Pendant des années, il n’a fait que travailler avec acharnement sur son travail, sans que le succès escompté ne soit atteint.

Ce n’est qu’en 1847, lorsqu’un étroit volume intitulé « Gesammelte Werke » (Œuvres rassemblées) fut publié à Leipzig, contenant une collection de plusieurs de ses contes de fées, que la feuille commença à tourner et l’étoile d’Andersen à monter.

 

Das hässliche Entlein, ein junger SchwanLe public allemand l’aime dès la première ligne et, lentement, même les critiques sont obligés de revoir leurs opinions.

Lorsqu’on lui a demandé s’il écrirait l’histoire de sa vie, il a répondu que cela s’était produit depuis longtemps dans « L’histoire du vilain petit canard ».

Quiconque connaît l’histoire reconnaîtra la fine dentelle qu’il mène contre les critiques danois qui l’ont ignoré pendant si longtemps.

 

Lorsque le roi Frédéric VI l’expose enfin à une pension annuelle de 400 Thalers, il est libéré de tout souci financier et peut se consacrer entièrement à son travail.

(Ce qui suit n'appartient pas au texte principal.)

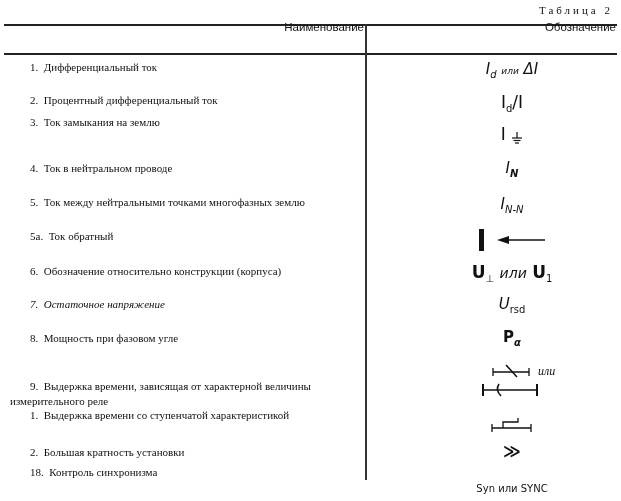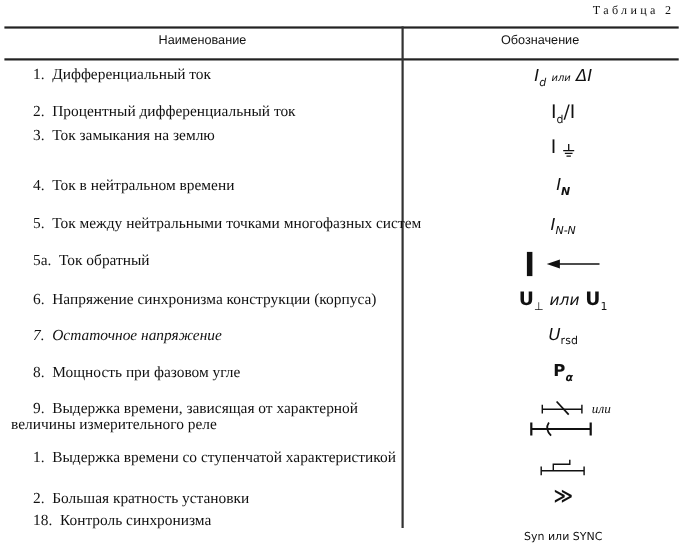--- a/index.html
+++ b/index.html
@@ -1,24 +1,24 @@
 <!DOCTYPE html>
 <html><head>
 <meta charset="utf-8">
 <style>
   html, body { margin: 0; padding: 0; background: #ffffff; }
   body { width: 621px; height: 501px; position: relative; overflow: hidden;
          font-family: "Liberation Serif", serif; color: #111; }
   .caption { position: absolute; right: 8px; top: 4px; font-size: 11px; letter-spacing: 3px; }
   .hline { position: absolute; left: 4px; right: 4px; height: 2px; background: #222; }
   .vline { position: absolute; left: 365px; width: 1.5px; background: #333; }
-  .hdr { position: absolute; top: 31px; font-size: 11.5px; text-align: center; font-family: "Liberation Sans", sans-serif; }
-  .name { position: absolute; left: 30px; font-size: 14px; white-space: nowrap; }
+  .hdr { position: absolute; top: 21px; font-size: 11.5px; text-align: right; font-family: "Liberation Sans", sans-serif; }
+  .name { position: absolute; left: 30px; font-size: 11px; white-space: nowrap; }
   .name.it { font-style: italic; }
-  .name.wrap { left: 10px; white-space: normal; width: 352px; text-indent: 20px; line-height: 15px; }
+  .name.wrap { left: 10px; white-space: normal; width: 352px; text-indent: 20px; line-height: 15px; margin-top: 15px; }
   .sym { position: absolute; left: 366px; width: 250px; text-align: center; font-family: "DejaVu Sans", sans-serif; font-size: 15px; padding-left: 21px; }
   .sym sub { font-size: 10px; }
   .small { font-size: 9px; font-style: italic; }
   .it { font-style: italic; }
   .b { font-weight: bold; }
   .ili9 { position: absolute; left: 538px; top: 364px; font-size: 12px; font-style: italic; }
 </style>
 </head>
 <body>
 
@@ -48,42 +48,42 @@
     <svg width="12" height="14" viewBox="0 0 12 14" style="vertical-align:-4px">
         <line x1="6" y1="2" x2="6" y2="8" stroke="#111" stroke-width="1.2"></line>
         <line x1="1" y1="8" x2="11" y2="8" stroke="#111" stroke-width="1.2"></line>
         <line x1="2.5" y1="10.5" x2="9.5" y2="10.5" stroke="#111" stroke-width="1.2"></line>
         <line x1="4" y1="13" x2="8" y2="13" stroke="#111" stroke-width="1.2"></line>
       </svg>
   </div>
 </div>
 
 <div>
-  <div class="name" style="top:162px"><span>4.</span>&nbsp; <span>Ток в нейтральном времени</span></div>
+  <div class="name" style="top:162px"><span>4.</span>&nbsp; <span>Ток в нейтральном проводе</span></div>
   <div class="sym it" style="top:159px"><span>I</span><sub class="b">N</sub></div>
 </div>
 
 <div>
-  <div class="name" style="top:196px"><span>5.</span>&nbsp; <span>Ток между нейтральными точками многофазных систем</span></div>
+  <div class="name" style="top:196px"><span>5.</span>&nbsp; <span>Ток между нейтральными точками многофазных землю</span></div>
   <div class="sym it" style="top:195px"><span>I</span><sub>N-N</sub></div>
 </div>
 
 <div>
   <div class="name" style="top:230px"><span>5а.</span>&nbsp; <span>Ток обратный</span></div>
   <div class="sym" style="top:228px">
     <svg width="70" height="24" viewBox="0 0 70 24">
         <rect x="2" y="1" width="5" height="22" fill="#111"></rect>
         <line x1="28" y1="12" x2="68" y2="12" stroke="#111" stroke-width="1.5"></line>
         <polygon points="20,12 32,8 32,16" fill="#111"></polygon>
       </svg>
   </div>
 </div>
 
 <div>
-  <div class="name" style="top:265px"><span>6.</span>&nbsp; <span>Напряжение синхронизма конструкции (корпуса)</span></div>
+  <div class="name" style="top:265px"><span>6.</span>&nbsp; <span>Обозначение относительно конструкции (корпуса)</span></div>
   <div class="sym" style="top:262px;font-size:17px"><span class="b">U</span><sub class="it">⊥</sub> <span class="it" style="font-size:14px">или</span> <span class="b">U</span><sub>1</sub></div>
 </div>
 
 <div>
   <div class="name it" style="top:298px"><span>7.</span>&nbsp; <span>Остаточное напряжение</span></div>
   <div class="sym" style="top:295px"><span class="it">U</span><sub>rsd</sub></div>
 </div>
 
 <div>
   <div class="name" style="top:332px"><span>8.</span>&nbsp; <span>Мощность при фазовом угле</span></div>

« C’était comme si, à partir de ce jour-là, le soleil printanier devait sembler plus constant dans ma vie ; je me sentais plus en sécurité, car en repensant aux années de ma vie, je voyais plus clairement qu’une providence aimante veillait sur moi, que tout était dirigé au mieux pour moi, comme par la force majeure… ».

 

Depuis plus de vingt ans, il travaille à son travail, ce qui devrait faire de lui l’un des plus grands poètes de contes de fées d’Europe.

Il a créé des classiques tels que « The steadfast Tin Soldier », « The Wild Swans » ou « The Little Girl with the Sulphur Woods ».

Il a passé les dernières années de sa vie dans le domaine « Rolighed » près de Copenhague, s’est lancé dans le monde de ses rêves et a travaillé sans relâche sur son travail.

 

Lorsqu’il mourut à l’âge de soixante-dix ans, il était devenu depuis longtemps un auteur de renommée internationale qui était aimé de ses lecteurs.

D’innombrables personnes se sont rassemblées à ses funérailles et peu de temps après, Andersen a été déclaré poète national danois.

Avec la sculpture de la petite sirène érigée en 1913, il a finalement reçu un monument qui est encore considéré aujourd’hui comme l’emblème de Copenhague.

 

Sa succession

Die kleine MeerjungrauUn grand nombre de ses œuvres font encore aujourd’hui partie de la collection de littérature mondiale et sont lues et aimées des enfants comme des adultes.

Basé sur les histoires et les légendes de l’Europe, il travaille sur les contes populaires les plus divers et, inspiré par les tendances littéraires de son temps, crée une symbiose unique qui fait de lui le plus important conteur de son temps.

Dans une vie pleine de travail infatigable, il a créé 168 contes de fées et plus de 1000 poèmes.